What you are asked to do:
Reproduce the records below exactly; the images should not appear.

Records for the task:
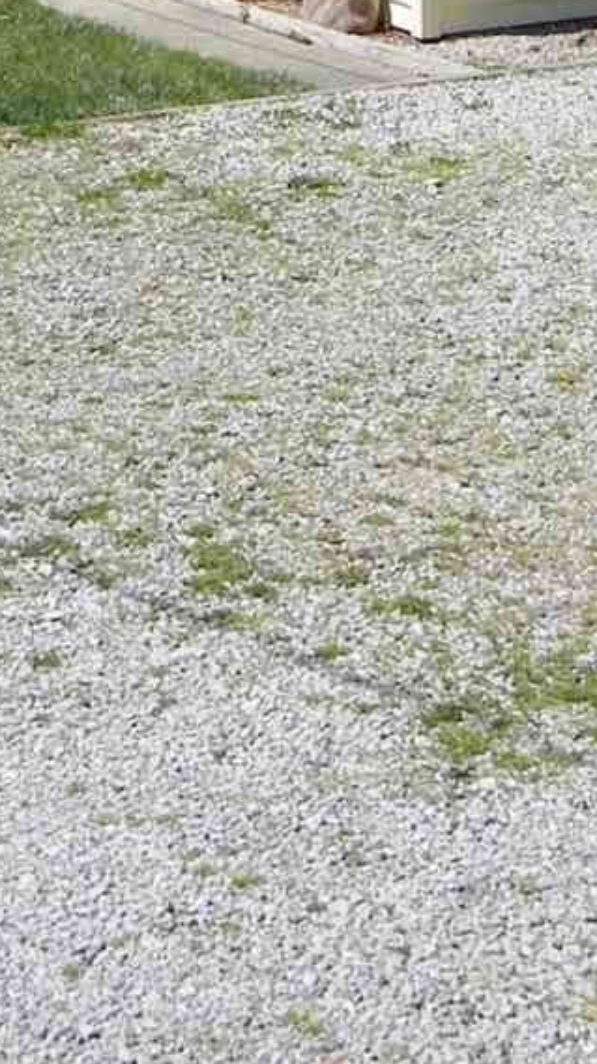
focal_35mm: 110
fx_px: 3099
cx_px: 498
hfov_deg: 11.0
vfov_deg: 18.8
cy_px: -54
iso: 80
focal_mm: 5
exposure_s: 1/419
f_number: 7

Answer space:
focal_35mm: 110
fx_px: 3099
cx_px: 498
hfov_deg: 11.0
vfov_deg: 18.8
cy_px: -54
iso: 80
focal_mm: 5
exposure_s: 1/419
f_number: 7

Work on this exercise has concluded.